─── Извлечённый текст

За ним явился долговязый еврей-кельнер в пиджаке, с неизбежным was winchen sie? Еврей, в халате и в пейсах, не брезгает польским языком, за что его очень уважают, но еврей бритый и стриженый мне уже решительно гадок: он считает себя немцем и представителем цивилизации, блистает своим знанием немецкого языка, который, все-таки, ломает, обдирает бедного хлопа хуже чем простой набожный еврей, и уже окончательно ни перед чем не останавливается.
Спрашивает меня мой кельнер, чего мне угодно. Есть я не хочу, потому что устал, кофею только что на станций напился, в покупках не нуждаюсь; “etwas hubsches wunchen sie”? (хорошенького хотите?) – Чего такого? недоумеваю я.
– Ganz ordentiches... (очень порядочное), внушает мне мой еврей.
– Да что такое? Я не понимаю!
– Fir unterhaltung! (позабавиться), поясняет он. Меня, наконец, озаряет: я понимаю, чем он потчует и какого рода услуги мне предлагает. Сказал ли я какое-то выражение, шевельнулся ли я как-нибудь особенно, только еврей отступил шага на два назад и стал извиняться. Когда он вышел, я остался в полном недоумении: где я ни бывал, куда я ни заезжал, никогда ни один половой не делал мне подобных обязательных предложений; это принято только в России и в Польше – ergo, польская цивилизация не может иметь претензий на превосходство перед нашею. Здесь евреи навязываются с подобными угощениями человеку, который только что приехал в город; стало быть, общественная нравственность Перемышля стоит довольно невысоко. Не стали бы евреи угощать товаром, который не в большом ходу: запрос порождает предложение, предложение порождает запрос – так учит политическая экономия. Кто виноват в упадке здешней нравственности, покуда не знаю, но постараюсь добиться.
Я вышел на крылечко. Утро было так хорошо – мне хотелось подышать свежим воздухом после духоты и тесноты вагона, в котором я провел ночь. Мимо меня то и дело проходили поляки, возившиеся около бричек: это какие-то разночинцы, вроде наших мещан, отставных солдат, старых дворовых – одни только с усами, другие с усами и с бакенбардами, в долгополых холщевых сюртуках, в больших сапогах. Этот класс людей носит здесь преимущественно чамарки, разумеется, без всякой политической цели, и что-то в роде конфедераток – четырехугольные черные колпаки с козырьком. Надо признаться, что это незаконное сочетание народной польской (и великорусской) шапки с немецким картузом вовсе не красиво, но, должно быть, в большом ходу: даже школьники носят такой же убор на своих юных головах. Народ, то есть, хлоп, щеголяет в соломенных и поярковых шляпах с широкими полями. Такие шляпы распространены по всем отрожьям Карпат и по низовьям Дуная между валахами и молдаванами, костюм которых вообще сильно сбивает на южнорусский.

──────

* **Задание a**
Какие шляпы, согласно извлечённому тексту, носит народ, то есть хлоп?

─── Данные для задания

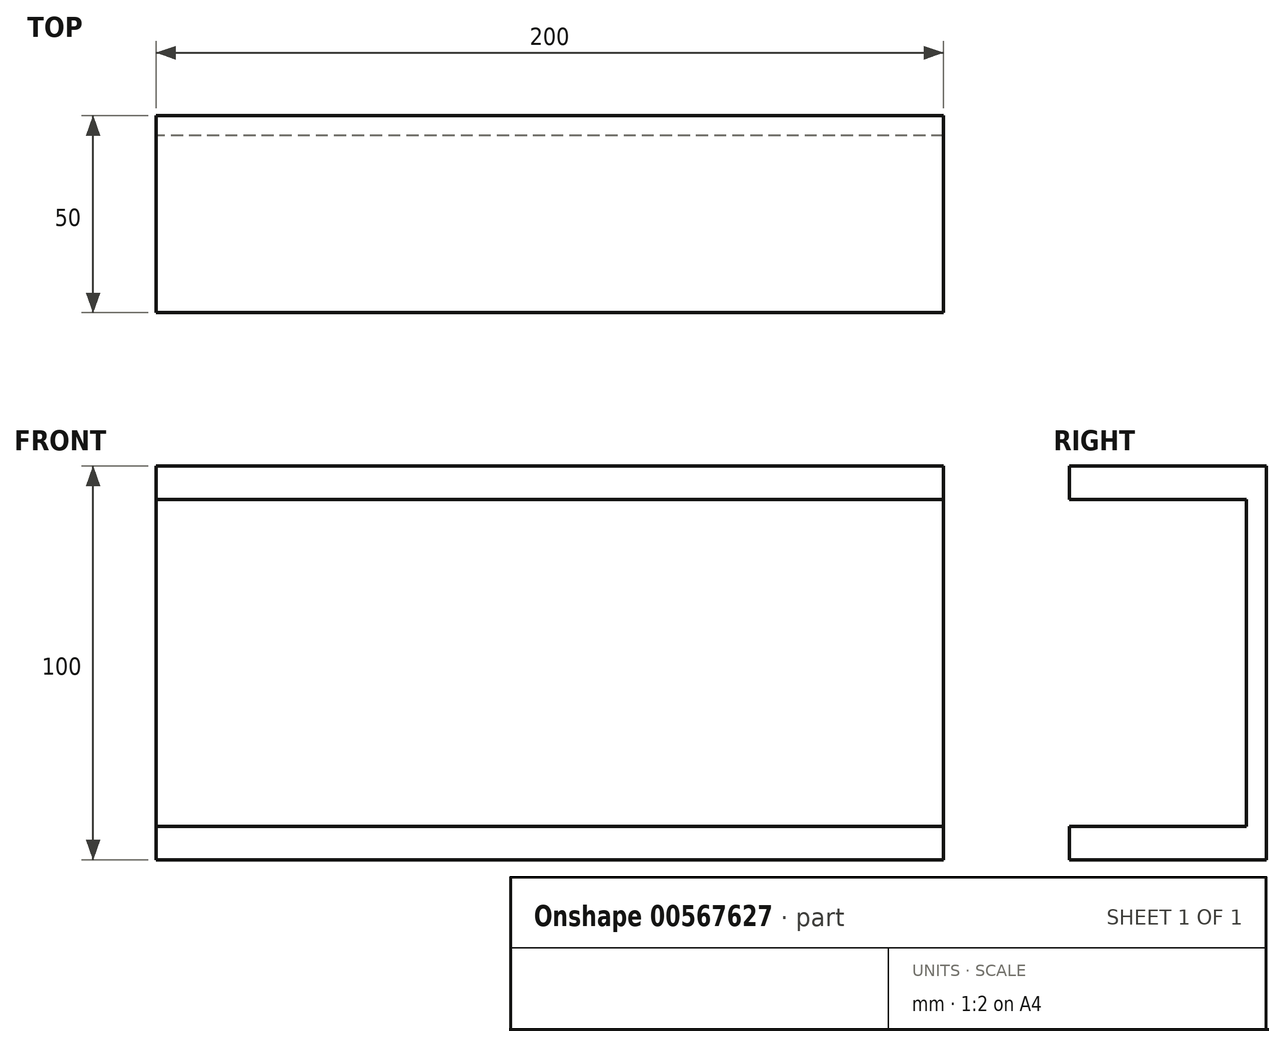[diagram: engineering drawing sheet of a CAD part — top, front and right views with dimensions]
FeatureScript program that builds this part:
annotation { "Feature Type Name" : "Feature", "Feature Type Description" : "" }
export const myFeature = defineFeature(function(context is Context, id is Id, definition is map)
    precondition{}
    {
        {
            var Q0;
            Q0=qCreatedBy(makeId("Right.planeOp"),FACE);
            var sketch = newSketch(context, id + "F0", { "sketchPlane" : qUnion([Q0])});
            skLineSegment(sketch, "E0", {"start": v(-45, 25.39) * mm, "end": v(5, 25.39) * mm});
            skLineSegment(sketch, "E1", {"start": v(5, 25.39) * mm, "end": v(5, -74.61) * mm});
            skLineSegment(sketch, "E2", {"start": v(5, -74.61) * mm, "end": v(-45, -74.61) * mm});
            skLineSegment(sketch, "E3", {"start": v(-45, -74.61) * mm, "end": v(-45, -66.11) * mm});
            skLineSegment(sketch, "E4", {"start": v(-45, -66.11) * mm, "end": v(0, -66.11) * mm});
            skLineSegment(sketch, "E5", {"start": v(0, -66.11) * mm, "end": v(0, 16.89) * mm});
            skLineSegment(sketch, "E6", {"start": v(0, 16.89) * mm, "end": v(-45, 16.89) * mm});
            skLineSegment(sketch, "E7", {"start": v(-45, 16.89) * mm, "end": v(-45, 25.39) * mm});
            skSolve(sketch);
        }
        {
            var Q0;
            Q0=makeQuery(id+"F0.imprint","IMPRINT",FACE,{"disambiguationData":[TD([[makeQuery(id+"F0.imprint","IMPRINT",EDGE,{"derivedFrom":sQuery(id+"F0.wireOp",EDGE,"E0")}),-1.0]])]});
            extrude(context, id + "F1", {"entities" : qUnion([Q0]), "depth" : 200 * mm, "offsetDistance" : 25 * mm});
        }
    });
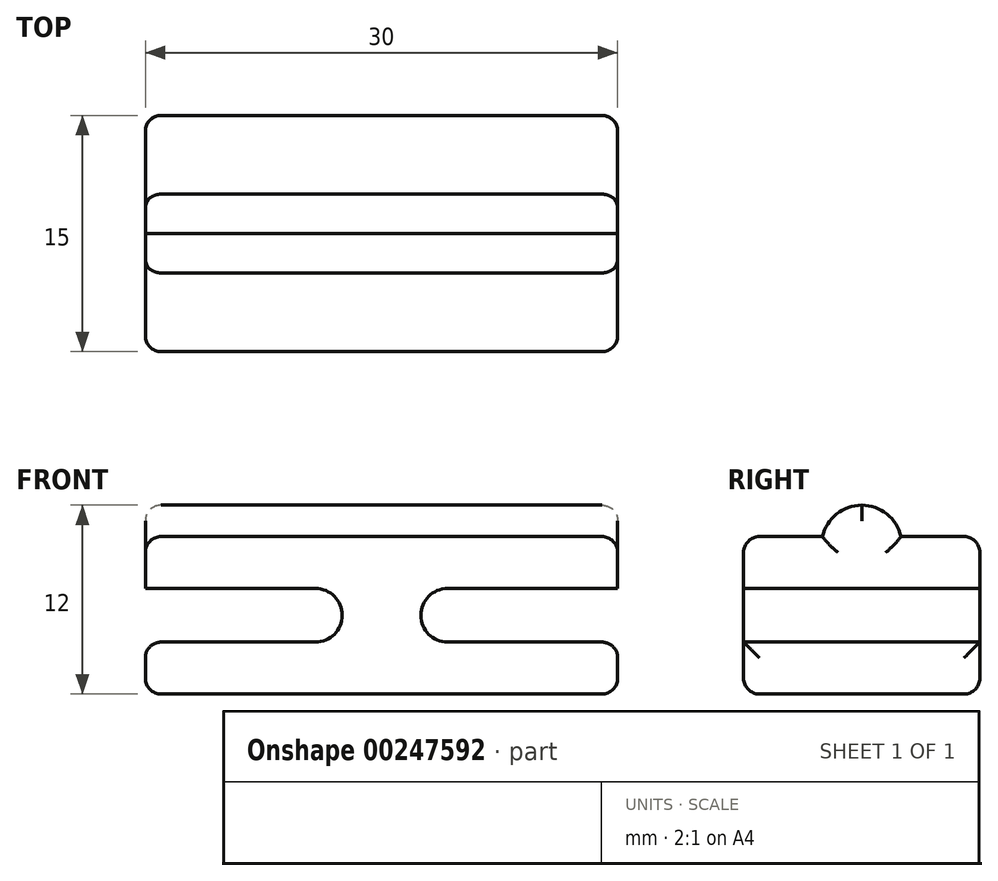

──────

* **Задание b**
Повторите без изменений часть записей, которая идёт от самого начала записей до строки, содержащей «var sketch = newSketch(context, id», включая обе границы. Картинки в ответ не включайте.

* **Полный ответ a**
Соломенные и поярковые шляпы с широкими полями.

* **Полный ответ b**
[diagram: engineering drawing sheet of a CAD part — top, front and right views with dimensions]
FeatureScript program that builds this part:
annotation { "Feature Type Name" : "Feature", "Feature Type Description" : "" }
export const myFeature = defineFeature(function(context is Context, id is Id, definition is map)
    precondition{}
    {
        {
            var Q0;
            Q0=qCreatedBy(makeId("Right.planeOp"),FACE);
            var sketch = newSketch(context, id + "F0", { "sketchPlane" : qUnion([Q0])});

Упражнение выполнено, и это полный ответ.